I ran a ghost-protocol script, layering my IP through six different countries until I was invisible. My fingers hunted. This was the only place I was truly powerful. Every line of code I cracked was a middle finger to the men who thought they owned me. I knew Helena was sharp, but I was a scalpel. If she caught a whiff of this breach, I’d be dead before the upload finished, but the risk only made the data taste sweeter.
I wasn’t interested in his triumphs but in his sins. I needed to know if the man who promised me sanctuary was actually the one holding the match to the city. I dug through layers of shell companies and offshore accounts, my heart hammering a frantic rhythm. I wanted to find a reason to hate him. I wanted to prove that his dark alliance was just another leash, only made of silk instead of iron.
But tonight, I focused on uncovering the unreported information about Thal. Some of it I already knew from listening to Zeno.
Thal’s casino was one of the city’s major money-laundering operations. Somehow, he had managed to stay neutral amid the endless power struggles. Zeno, Aidon, Rhea’s syndicates, and others kept fighting to take control from each other, but Thal avoided direct conflict with any of them. It seemed he preferred to keep his alliances flexible, likely keeping his enemies guessing in the process.
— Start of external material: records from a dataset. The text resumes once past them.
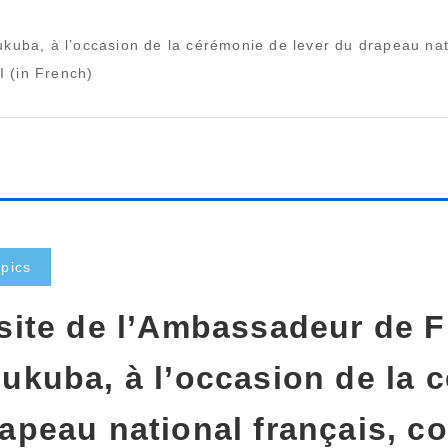
kuba, à l’occasion de la cérémonie de lever du drapeau nat
 (in French)
pics
site de l’Ambassadeur de 
ukuba, à l’occasion de la 
apeau national français, 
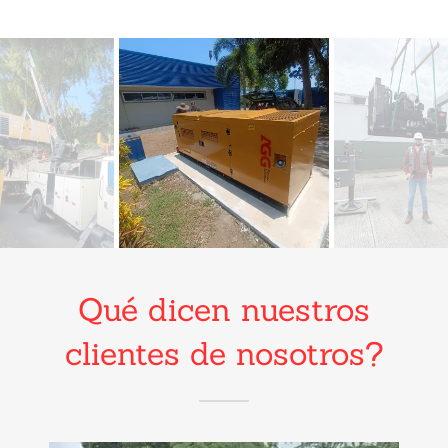
Qué dicen nuestros
clientes de nosotros?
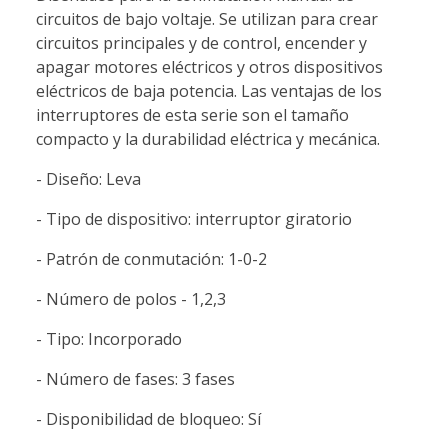
circuitos de bajo voltaje. Se utilizan para crear
circuitos principales y de control, encender y
apagar motores eléctricos y otros dispositivos
eléctricos de baja potencia. Las ventajas de los
interruptores de esta serie son el tamaño
compacto y la durabilidad eléctrica y mecánica.
- Diseño: Leva
- Tipo de dispositivo: interruptor giratorio
- Patrón de conmutación: 1-0-2
- Número de polos - 1,2,3
- Tipo: Incorporado
- Número de fases: 3 fases
- Disponibilidad de bloqueo: Sí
What struck me most was how Thal remained a powerful figure in the game without resorting to brute force or bloodshed, unlike everyone else who was forced to do so.
His story intrigued me, but I couldn’t shake the feeling that I was missing something. How could he have kept his hands clean all this time?
This was Vegas, after all. I knew about the bloody battles, the backstabbing, the betrayals. Nobody in this town got out unscathed.
None of us were innocent.
I was convinced that Thal wasn’t either.
I kept digging late into the evening, examining Thal’s banking records, operational data, and phone logs. The effects of the wine had started to fade, replaced by a creeping fatigue that weighed on me.
Then it appeared. Not a name, but a ghost. I traced a recurring encrypted signal that had pinged Thal’s private line every night for the past month. As the final corporate wall crumbled, I saw the destination.
My breath hitched, but my hands remained steady. The recurring encrypted signal wasn't a fluke. It was a heartbeat. I traced the packet return to a secure line belonging to Rhea’s syndicate—the very monsters Zeno used to justify my protection.
I found a traitor and uncovered the ultimate leverage. Thal was engaged in a triple-cross that could incinerate this city if revealed. A surge of lethal triumph coursed through me. Thal thought he was the one offeringmea lifeline? He had no idea I was currently holding the detonator to his entire reputation.
I was sure that Zeno didn’t know what I knew. He’d asked me to shadow Thal and monitor his movements, but I wasn’t sure why. Maybe Zeno secretly hoped I’d uncover something.
Now, standing at this crossroads, I faced a tough decision. What the hell was I supposed to do with this information?
If Thal was secretly working with the syndicate, what did that mean for his relationships with Zeno and Aidon?